BRIEF → Resume the account of Brann's ruling on the Trump campaign's equal-protection lawsuit, writing on from its last sentence.

STUDY TEXT →
┄┄┄┄┄┄

Less than 24 hours before the oral argument was scheduled to begin, Kerns, Scott, and Hughes asked to leave the case. Brann allowed Scott and Hughes to leave, but did not allow Kerns to drop the case, since she had been one of the original attorneys in the litigation. Attorney Marc Scaringi asked the court to postpone the oral argument and evidentiary hearing, but the court denied his request. On November 17, Giuliani joined the legal team on behalf of the campaign. Brann concluded that the evidentiary hearing was no longer necessary.

“Plaintiffs’ only remaining claim alleges a violation of equal protection. This claim, like Frankenstein’s Monster, has been haphazardly stitched together from two distinct theories in an attempt to avoid controlling precedent,” the judge wrote.

According to Brann, the lawsuit had melded two claims that should be kept separate: equal-protection claims from the Trump campaign and from the plaintiff individual voters. He ruled that both parties lacked standing and a good equal-protection argument.

┄┄┄┄┄┄

Figure understanding tasks →
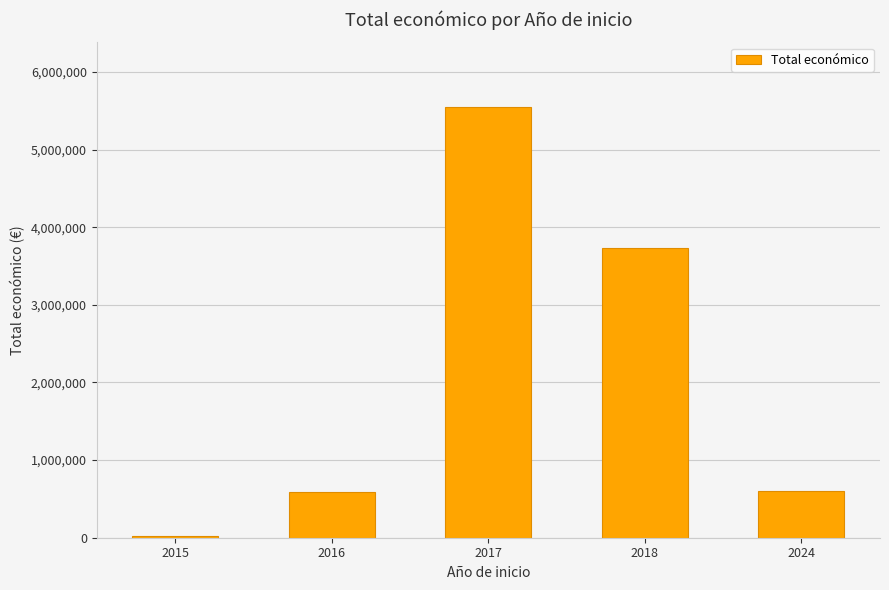

True or false: the data shows 811602 at 2024.

False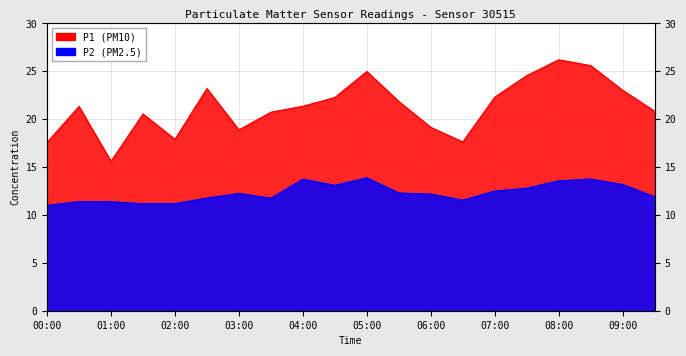

What value does the P2 series have at 07:00?

12.5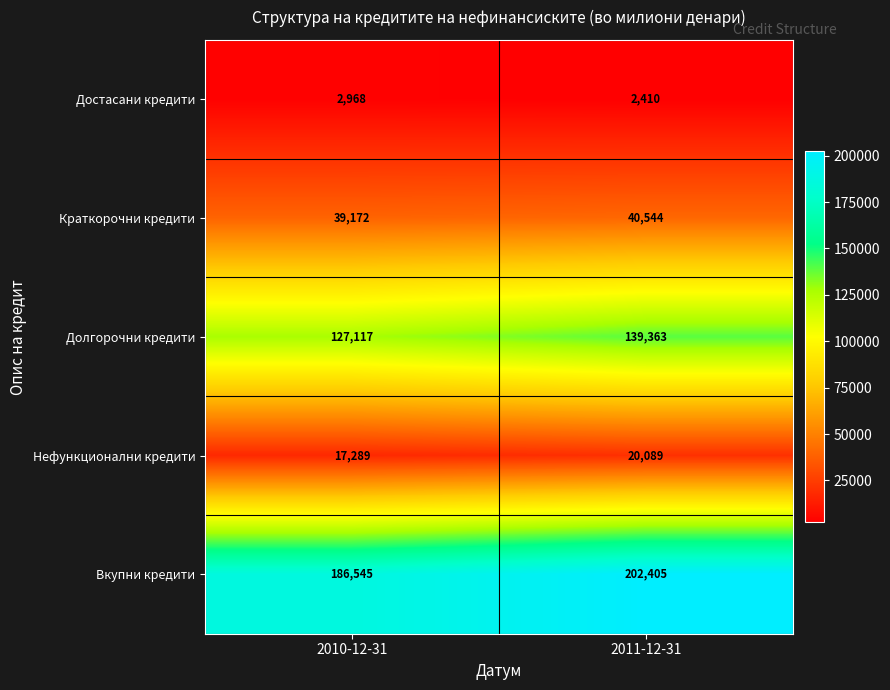

At which category is the sum across all series the highest?

2011-12-31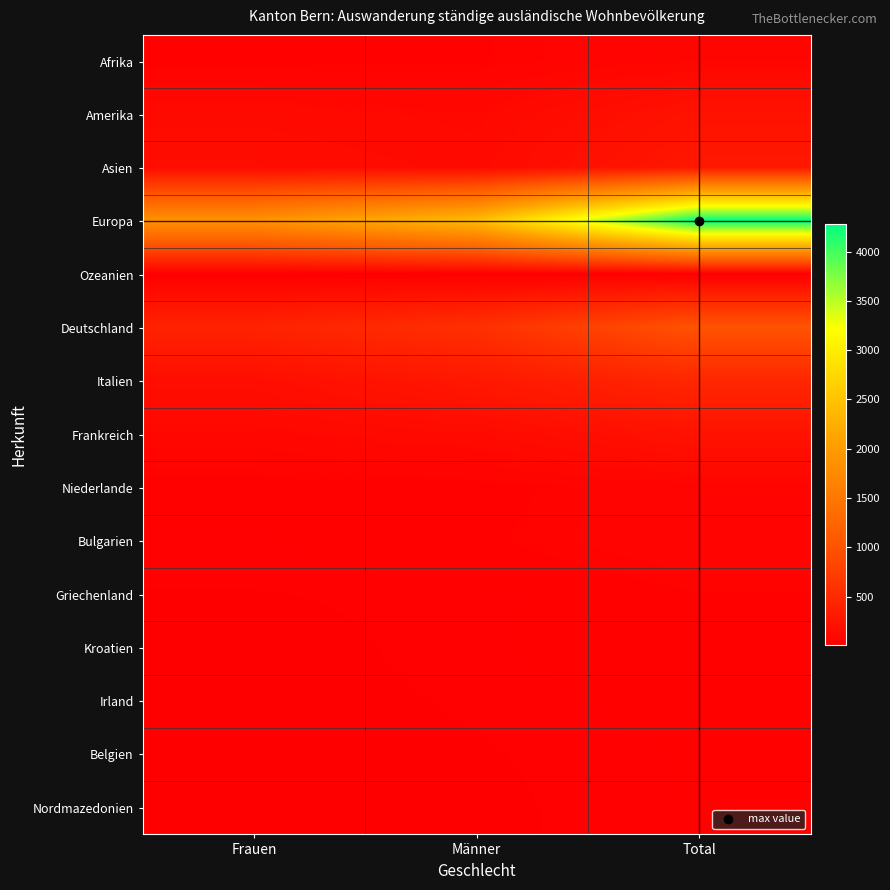

How many series are shown in this chart?

15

┄┄┄┄┄┄

WRITTEN RESPONSE →
The voters claimed that their votes were thrown out because Boockvar had allowed some counties to set up a ballot “curing” system and allowed other counties not to do so. The individual voters live in Republican-leaning counties, where election officials did not set up such a system. In Democrat-leaning counties, officials did set up such a system and contacted people who had improperly filled out their ballots, in order to give these voters a chance to cast provisional ballots.

Pennsylvania law does not mandate or forbid election officials from setting up such a system. While the individual plaintiff voters did have their ballots cast out, it was not because of Boockvar nor because of the Democratic counties in the lawsuit. Therefore, Brann reasoned, the individual voters lacked standing to bring a case.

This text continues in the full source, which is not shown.